Labor is 30-40% of revenue in a well-run operation. The businesses that sell best have a stable team of truck team members with 12+ months of tenure, a dispatcher or operations manager who isn't the owner, and documented standard operating procedures from the franchisor. The ones that struggle to sell have 100%+ annual turnover, an owner who answers every customer call personally, and a reputation for missed appointments.

Commercial Mix Is Underrated

Most junk removal franchisees start residential and stay residential because the customers come from inbound marketing the franchisor provides. But the operators who command premium multiples almost always have 25-40% commercial revenue — property managers, construction cleanup, office cleanouts, and estate liquidations.

Why do buyers pay more for commercial mix? Repeatability. A property management company that calls you 3-5 times per month is worth far more in acquisition value than 30 random residential customers generating the same revenue, because the commercial relationship survives the ownership change. I've seen buyers add 0.5x to the multiple specifically because a seller had 6-8 recurring commercial accounts.

Franchise-Specific Issues That Kill Deals

Royalty and marketing fees. 1-800-GOT-JUNK charges 8% royalty plus 7% brand fund contribution. College Hunks is similar. JUNK KING is lower. Buyers are sophisticated enough to model these fees into their SDE calculation, but sellers sometimes try to present pre-royalty numbers and it erodes trust during diligence. Present the real numbers.

Franchisor transfer approval. Every franchise sale requires the franchisor's written approval, and each system has its own buyer qualification process. 1-800-GOT-JUNK has historically been one of the more selective systems. Start the conversation with your franchise business consultant 60-90 days before you take the business to market — a deal that clears franchisor approval is worth significantly more than one that doesn't.
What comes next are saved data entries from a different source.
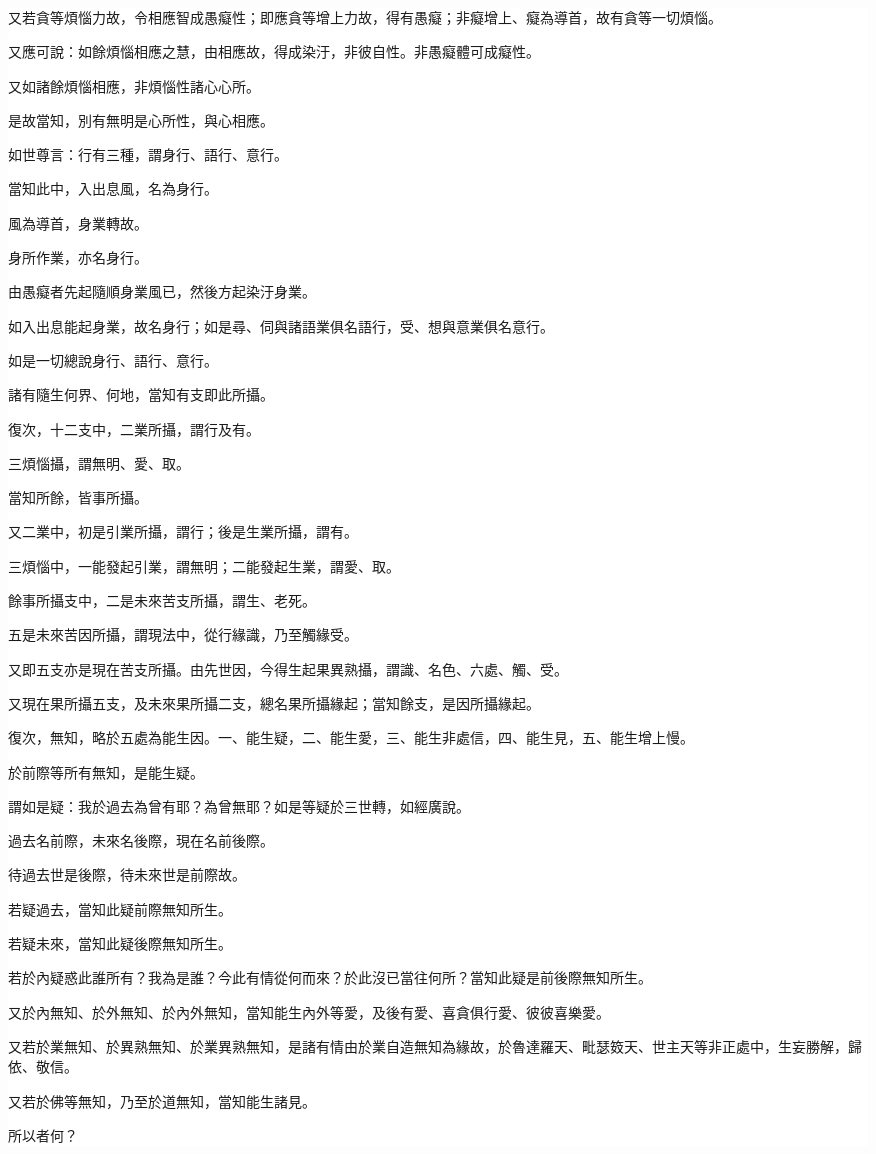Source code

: 又若貪等煩惱力故，令相應智成愚癡性；即應貪等增上力故，得有愚癡；非癡增上、癡為導首，故有貪等一切煩惱。

又應可說：如餘煩惱相應之慧，由相應故，得成染汙，非彼自性。非愚癡體可成癡性。

又如諸餘煩惱相應，非煩惱性諸心心所。

是故當知，別有無明是心所性，與心相應。

如世尊言：行有三種，謂身行、語行、意行。

當知此中，入出息風，名為身行。

風為導首，身業轉故。

身所作業，亦名身行。

由愚癡者先起隨順身業風已，然後方起染汙身業。

如入出息能起身業，故名身行；如是尋、伺與諸語業俱名語行，受、想與意業俱名意行。

如是一切總說身行、語行、意行。

諸有隨生何界、何地，當知有支即此所攝。

復次，十二支中，二業所攝，謂行及有。

三煩惱攝，謂無明、愛、取。

當知所餘，皆事所攝。

又二業中，初是引業所攝，謂行；後是生業所攝，謂有。

三煩惱中，一能發起引業，謂無明；二能發起生業，謂愛、取。

餘事所攝支中，二是未來苦支所攝，謂生、老死。

五是未來苦因所攝，謂現法中，從行緣識，乃至觸緣受。

又即五支亦是現在苦支所攝。由先世因，今得生起果異熟攝，謂識、名色、六處、觸、受。

又現在果所攝五支，及未來果所攝二支，總名果所攝緣起；當知餘支，是因所攝緣起。

復次，無知，略於五處為能生因。一、能生疑，二、能生愛，三、能生非處信，四、能生見，五、能生增上慢。

於前際等所有無知，是能生疑。

謂如是疑：我於過去為曾有耶？為曾無耶？如是等疑於三世轉，如經廣說。

過去名前際，未來名後際，現在名前後際。

待過去世是後際，待未來世是前際故。

若疑過去，當知此疑前際無知所生。

若疑未來，當知此疑後際無知所生。

若於內疑惑此誰所有？我為是誰？今此有情從何而來？於此沒已當往何所？當知此疑是前後際無知所生。

又於內無知、於外無知、於內外無知，當知能生內外等愛，及後有愛、喜貪俱行愛、彼彼喜樂愛。

又若於業無知、於異熟無知、於業異熟無知，是諸有情由於業自造無知為緣故，於魯達羅天、毗瑟笯天、世主天等非正處中，生妄勝解，歸依、敬信。

又若於佛等無知，乃至於道無知，當知能生諸見。

所以者何？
Remaining franchise term. A franchise agreement with 4 years left is a different asset than one with 14 years left. If you're inside 5 years of term expiration, renew before you sell. The renewal fee is trivial compared to the multiple compression of selling a short-tail franchise.

Multi-Territory Premium

The single biggest valuation jump in junk removal happens when you go from one territory to three or more. Single-territory operators trade on owner-operator math — buyer wants to drive a truck sometimes. Three-territory operators trade on a real management model — buyer is running a business, not a route. That shift in buyer profile moves the multiple from 3.0-3.5x to 4.5-5.5x, and it brings in small private equity and search fund buyers who don't look at single territories at all.
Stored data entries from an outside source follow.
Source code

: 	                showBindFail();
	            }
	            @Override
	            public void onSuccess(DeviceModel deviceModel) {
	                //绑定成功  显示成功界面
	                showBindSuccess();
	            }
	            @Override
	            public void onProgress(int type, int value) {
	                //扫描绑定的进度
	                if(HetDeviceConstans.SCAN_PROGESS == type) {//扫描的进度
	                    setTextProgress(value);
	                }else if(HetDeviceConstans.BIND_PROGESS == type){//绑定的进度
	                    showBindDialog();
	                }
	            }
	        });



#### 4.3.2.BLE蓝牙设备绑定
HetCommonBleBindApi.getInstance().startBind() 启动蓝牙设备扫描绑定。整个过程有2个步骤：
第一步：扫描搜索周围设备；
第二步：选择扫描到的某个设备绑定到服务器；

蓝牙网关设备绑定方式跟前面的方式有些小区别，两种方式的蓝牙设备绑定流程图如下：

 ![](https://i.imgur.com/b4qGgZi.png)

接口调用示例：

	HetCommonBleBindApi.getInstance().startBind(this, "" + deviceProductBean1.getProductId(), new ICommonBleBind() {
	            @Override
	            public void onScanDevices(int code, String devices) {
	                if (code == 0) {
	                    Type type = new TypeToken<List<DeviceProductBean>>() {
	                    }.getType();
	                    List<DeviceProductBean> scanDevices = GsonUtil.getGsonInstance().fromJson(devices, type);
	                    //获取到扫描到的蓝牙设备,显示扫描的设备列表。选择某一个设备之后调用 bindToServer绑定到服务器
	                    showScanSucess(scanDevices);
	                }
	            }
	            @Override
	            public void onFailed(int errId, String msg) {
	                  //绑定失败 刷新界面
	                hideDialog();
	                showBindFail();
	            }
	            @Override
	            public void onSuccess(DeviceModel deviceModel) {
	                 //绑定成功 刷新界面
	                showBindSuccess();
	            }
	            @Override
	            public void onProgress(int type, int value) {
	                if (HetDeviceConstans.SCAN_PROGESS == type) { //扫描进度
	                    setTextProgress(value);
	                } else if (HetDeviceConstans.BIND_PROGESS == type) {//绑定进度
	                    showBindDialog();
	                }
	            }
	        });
If you own multiple territories and have installed a general manager, market yourself as a platform — not a franchise. The buyer pool is different and the money is meaningfully better.

The Bottom Line

A single-territory junk removal franchise generating $900K-$1.5M in revenue with a clean fleet and stable team typically sells for 3.0-4.0x SDE, which translates to $450K-$900K in exit value for most operators. Push into multi-territory ownership, build commercial mix to 30%+, and refresh your fleet, and you can realistically get that number to $1.5M-$2.5M. The operators I've seen do the best are the ones who started preparing 18-24 months before going to market — and who understood that buyers pay for a business, not a job.